• _PROBLEM TO SOLVE_
Produce a word-for-word copy of the lines from the one that contains "Right hand at" to the final line of the data below, with all pictures dropped.

• _EXTRACTED MATERIAL_

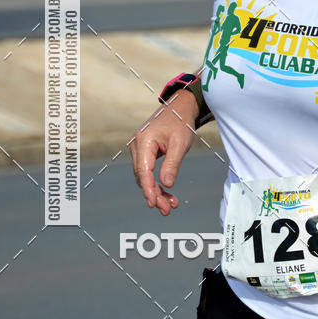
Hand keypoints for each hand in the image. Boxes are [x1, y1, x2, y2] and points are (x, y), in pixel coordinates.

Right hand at [129, 91, 198, 214]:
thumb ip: (172, 164)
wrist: (180, 109)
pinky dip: (156, 183)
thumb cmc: (180, 123)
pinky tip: (167, 193)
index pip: (143, 170)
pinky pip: (148, 171)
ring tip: (170, 204)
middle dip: (154, 194)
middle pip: (142, 177)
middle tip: (167, 210)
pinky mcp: (144, 153)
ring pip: (144, 177)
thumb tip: (166, 184)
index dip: (148, 188)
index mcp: (144, 141)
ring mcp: (139, 149)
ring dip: (156, 191)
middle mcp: (137, 145)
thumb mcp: (180, 144)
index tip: (154, 203)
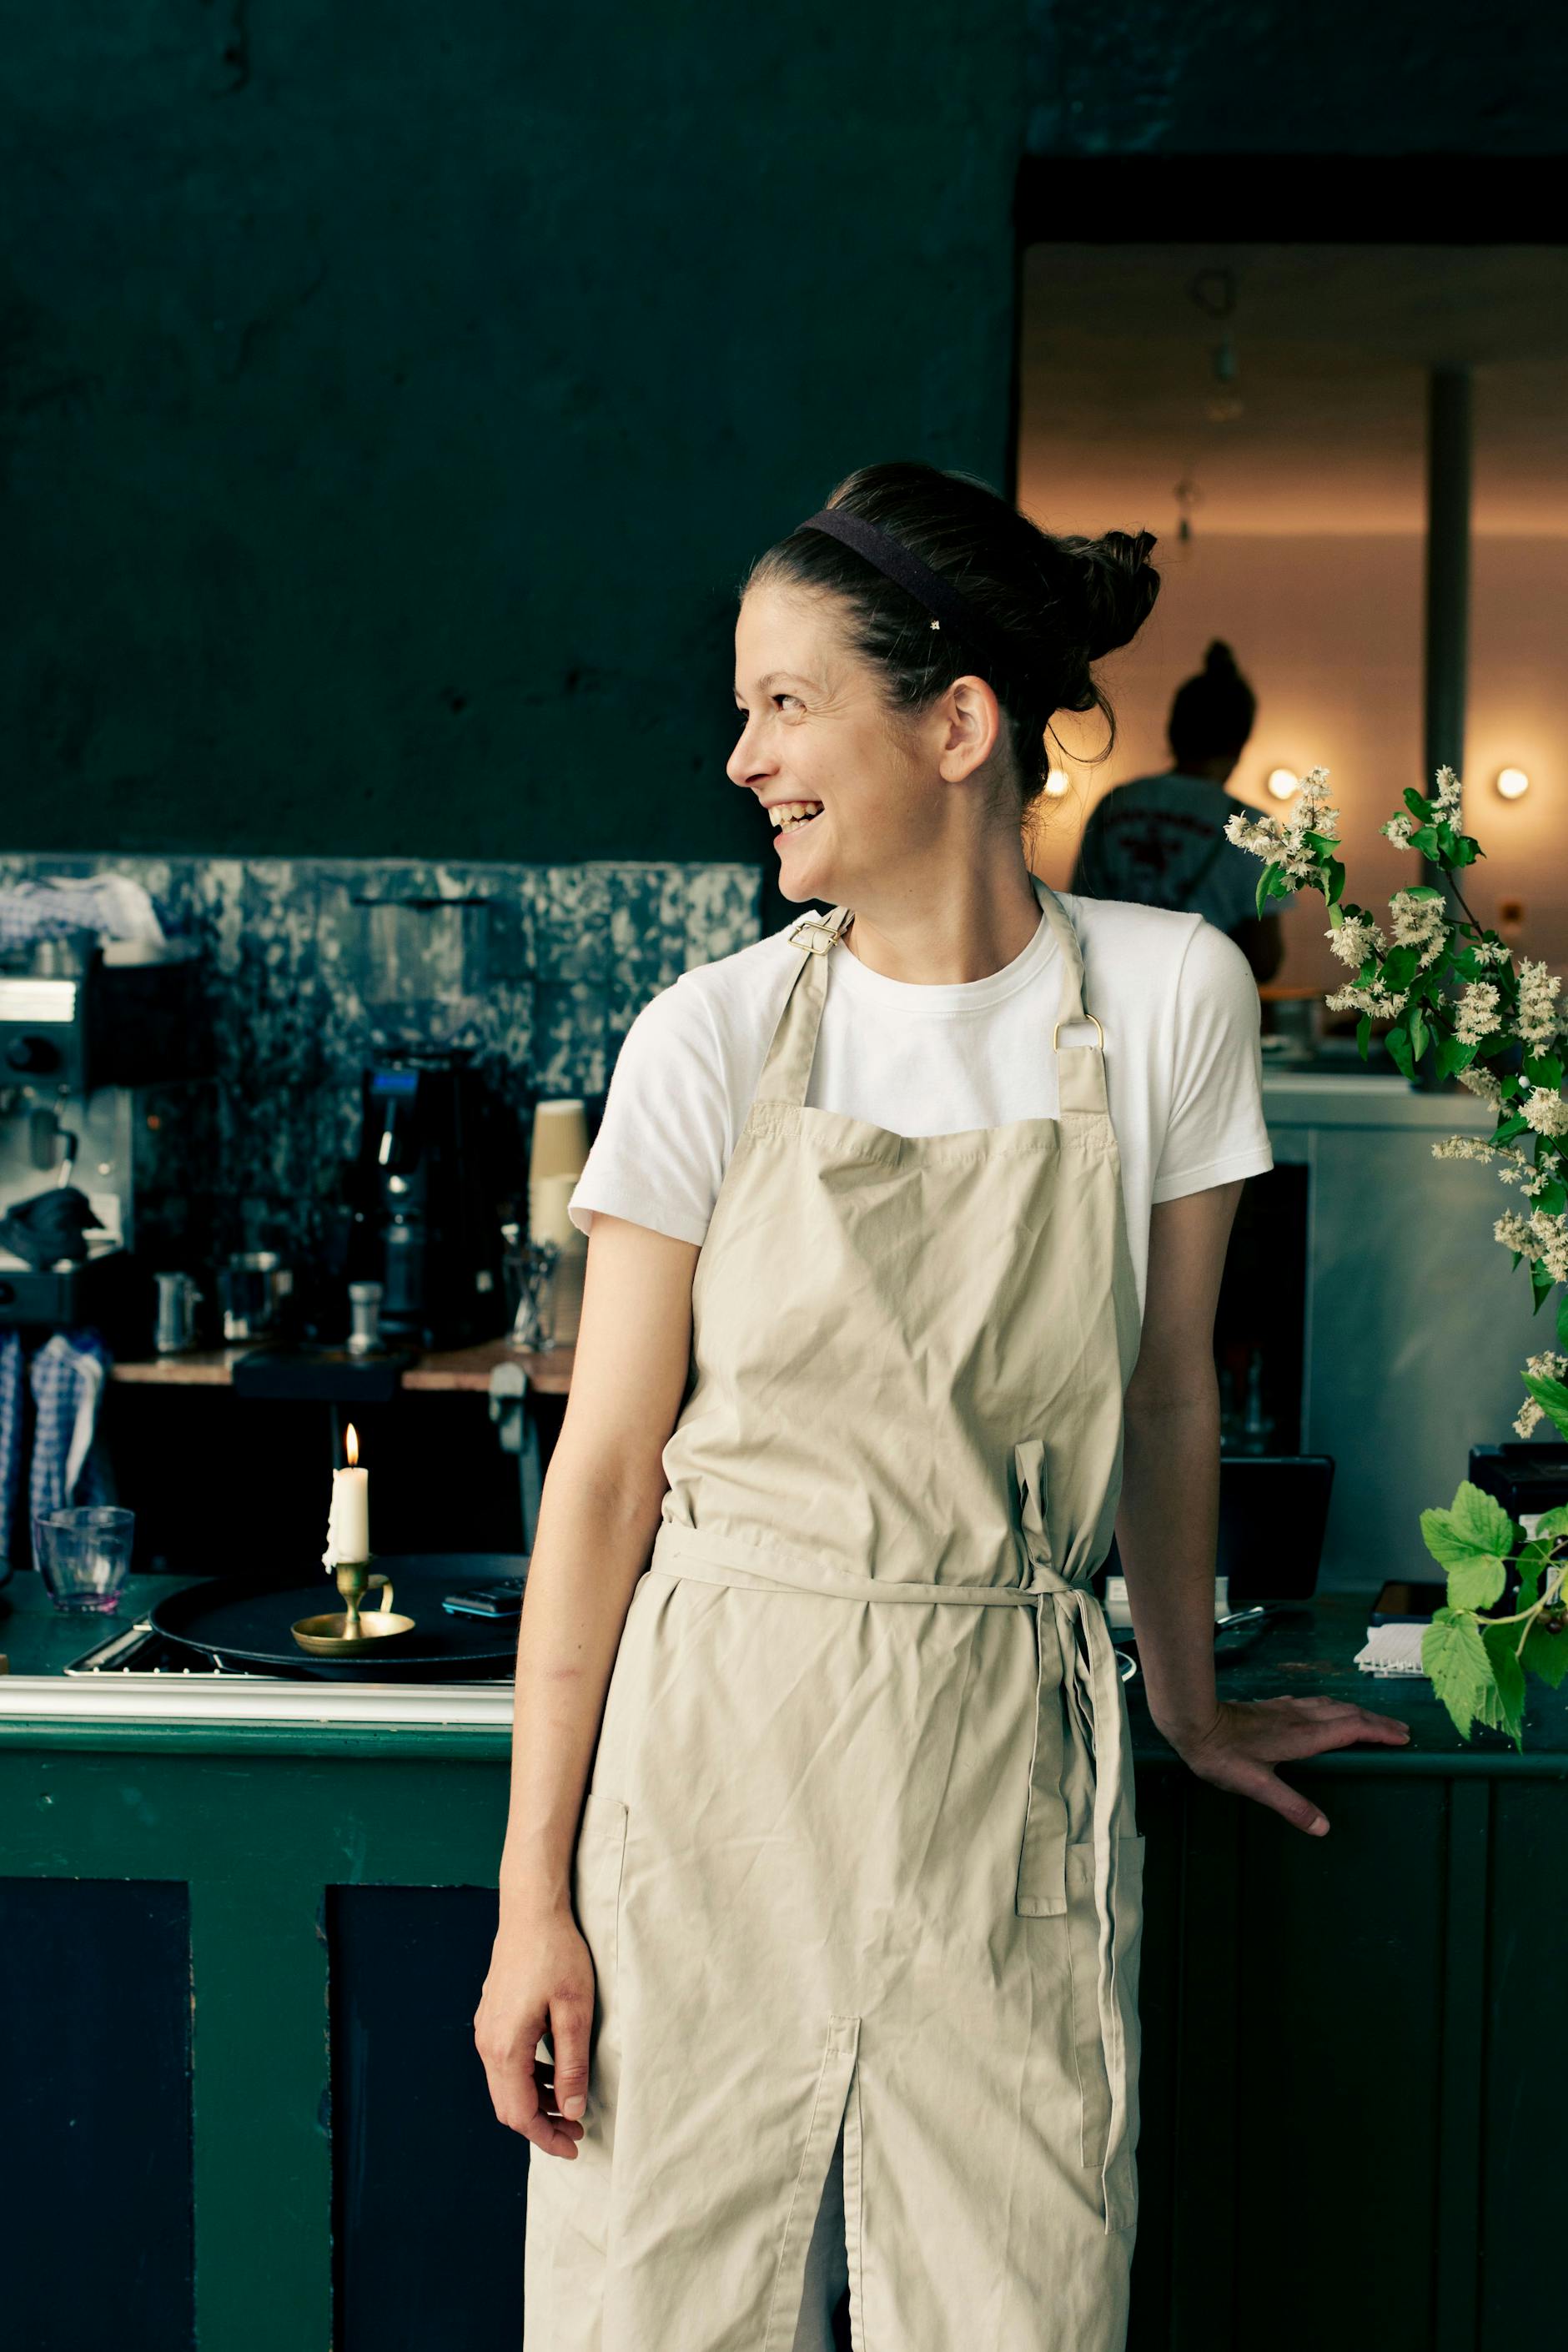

• _RESPONSE AREA_
Right hand at [129, 91, 198, 214]:
thumb ip: (172, 164)
wrist: (180, 109)
pinky dip: (156, 183)
thumb cmc: (180, 123)
pinky tip: (167, 193)
index pip: (143, 170)
pinky pip: (148, 171)
ring tip: (170, 204)
middle dip: (154, 194)
middle pip: (142, 177)
middle tip: (167, 210)
pinky mcp: (144, 153)
ring pip: (144, 177)
thumb tip: (166, 184)
index dip: (148, 188)
index mcp: (144, 141)
ring mcp: (139, 149)
ring dip: (156, 191)
middle mcp: (137, 145)
thumb mcp: (180, 144)
index tip: (154, 203)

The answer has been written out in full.